* [Problem requirements]:
Search the records for the word "almak". Copy every line where it appears.

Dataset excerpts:
****
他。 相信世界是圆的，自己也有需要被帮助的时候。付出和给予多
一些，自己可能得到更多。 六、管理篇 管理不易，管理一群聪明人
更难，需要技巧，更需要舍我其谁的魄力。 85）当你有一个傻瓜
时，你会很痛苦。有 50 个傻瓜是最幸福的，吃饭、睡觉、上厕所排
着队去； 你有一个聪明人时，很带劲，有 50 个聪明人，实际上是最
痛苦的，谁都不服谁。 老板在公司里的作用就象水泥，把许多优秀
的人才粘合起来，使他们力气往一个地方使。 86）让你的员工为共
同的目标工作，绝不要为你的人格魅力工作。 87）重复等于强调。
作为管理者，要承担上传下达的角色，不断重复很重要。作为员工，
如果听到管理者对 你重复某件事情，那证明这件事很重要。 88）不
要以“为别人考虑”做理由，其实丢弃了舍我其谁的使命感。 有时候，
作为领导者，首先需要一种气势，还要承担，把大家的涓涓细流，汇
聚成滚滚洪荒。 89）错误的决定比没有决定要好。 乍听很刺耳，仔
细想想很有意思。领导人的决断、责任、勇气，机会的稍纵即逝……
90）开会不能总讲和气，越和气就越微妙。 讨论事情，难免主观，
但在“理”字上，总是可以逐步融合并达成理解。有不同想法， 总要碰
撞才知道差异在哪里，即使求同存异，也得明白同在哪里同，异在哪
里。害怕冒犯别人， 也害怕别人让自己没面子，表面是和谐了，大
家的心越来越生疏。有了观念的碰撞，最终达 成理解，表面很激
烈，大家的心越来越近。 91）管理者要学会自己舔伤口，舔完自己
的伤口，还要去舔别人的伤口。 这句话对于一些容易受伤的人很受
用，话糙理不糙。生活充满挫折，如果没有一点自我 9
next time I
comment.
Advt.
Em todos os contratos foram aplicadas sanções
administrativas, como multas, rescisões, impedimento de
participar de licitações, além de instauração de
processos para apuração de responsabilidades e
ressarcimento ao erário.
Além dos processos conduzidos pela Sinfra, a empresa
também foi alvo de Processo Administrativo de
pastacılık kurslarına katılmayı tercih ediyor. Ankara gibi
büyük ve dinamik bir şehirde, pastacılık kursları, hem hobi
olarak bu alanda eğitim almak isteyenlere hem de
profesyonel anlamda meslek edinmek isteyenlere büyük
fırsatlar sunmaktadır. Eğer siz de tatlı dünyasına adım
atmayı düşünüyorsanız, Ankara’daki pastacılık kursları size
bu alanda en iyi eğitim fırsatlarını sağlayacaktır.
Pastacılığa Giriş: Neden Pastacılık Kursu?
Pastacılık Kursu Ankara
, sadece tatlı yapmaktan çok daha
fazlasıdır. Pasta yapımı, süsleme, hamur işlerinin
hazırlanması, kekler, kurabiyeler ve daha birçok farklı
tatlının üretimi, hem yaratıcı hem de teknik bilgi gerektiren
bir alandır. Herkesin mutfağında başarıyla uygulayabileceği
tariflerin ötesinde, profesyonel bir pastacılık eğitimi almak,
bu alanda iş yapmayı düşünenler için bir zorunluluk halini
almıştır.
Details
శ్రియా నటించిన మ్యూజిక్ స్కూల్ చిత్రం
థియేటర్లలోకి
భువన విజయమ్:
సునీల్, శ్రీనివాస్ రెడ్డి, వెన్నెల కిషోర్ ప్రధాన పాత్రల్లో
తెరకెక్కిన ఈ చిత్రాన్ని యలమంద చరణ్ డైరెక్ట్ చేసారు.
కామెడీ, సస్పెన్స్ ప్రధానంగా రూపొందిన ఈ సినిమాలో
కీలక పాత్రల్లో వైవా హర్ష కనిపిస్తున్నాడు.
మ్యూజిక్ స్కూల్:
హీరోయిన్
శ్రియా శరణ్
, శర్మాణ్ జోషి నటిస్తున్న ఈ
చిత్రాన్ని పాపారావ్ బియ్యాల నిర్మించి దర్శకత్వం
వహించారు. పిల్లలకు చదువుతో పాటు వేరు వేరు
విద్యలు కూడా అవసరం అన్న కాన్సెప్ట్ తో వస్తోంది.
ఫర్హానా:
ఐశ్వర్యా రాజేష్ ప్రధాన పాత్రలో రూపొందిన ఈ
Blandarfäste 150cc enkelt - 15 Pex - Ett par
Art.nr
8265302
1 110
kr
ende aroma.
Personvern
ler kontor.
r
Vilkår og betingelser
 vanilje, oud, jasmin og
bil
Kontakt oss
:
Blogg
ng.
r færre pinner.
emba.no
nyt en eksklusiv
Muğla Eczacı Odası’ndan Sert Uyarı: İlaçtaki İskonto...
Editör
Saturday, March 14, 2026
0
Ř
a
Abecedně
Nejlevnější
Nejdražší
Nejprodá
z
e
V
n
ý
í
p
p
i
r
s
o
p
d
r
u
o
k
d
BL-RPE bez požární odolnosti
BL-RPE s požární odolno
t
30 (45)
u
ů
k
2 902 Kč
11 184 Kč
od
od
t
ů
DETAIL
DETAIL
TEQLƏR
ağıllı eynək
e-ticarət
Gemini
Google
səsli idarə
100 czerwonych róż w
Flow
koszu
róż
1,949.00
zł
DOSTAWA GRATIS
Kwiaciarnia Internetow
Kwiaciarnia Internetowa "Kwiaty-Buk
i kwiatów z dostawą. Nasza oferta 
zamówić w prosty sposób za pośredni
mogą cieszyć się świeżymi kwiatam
****
* [Task output]:
olarak bu alanda eğitim almak isteyenlere hem de
tariflerin ötesinde, profesyonel bir pastacılık eğitimi almak,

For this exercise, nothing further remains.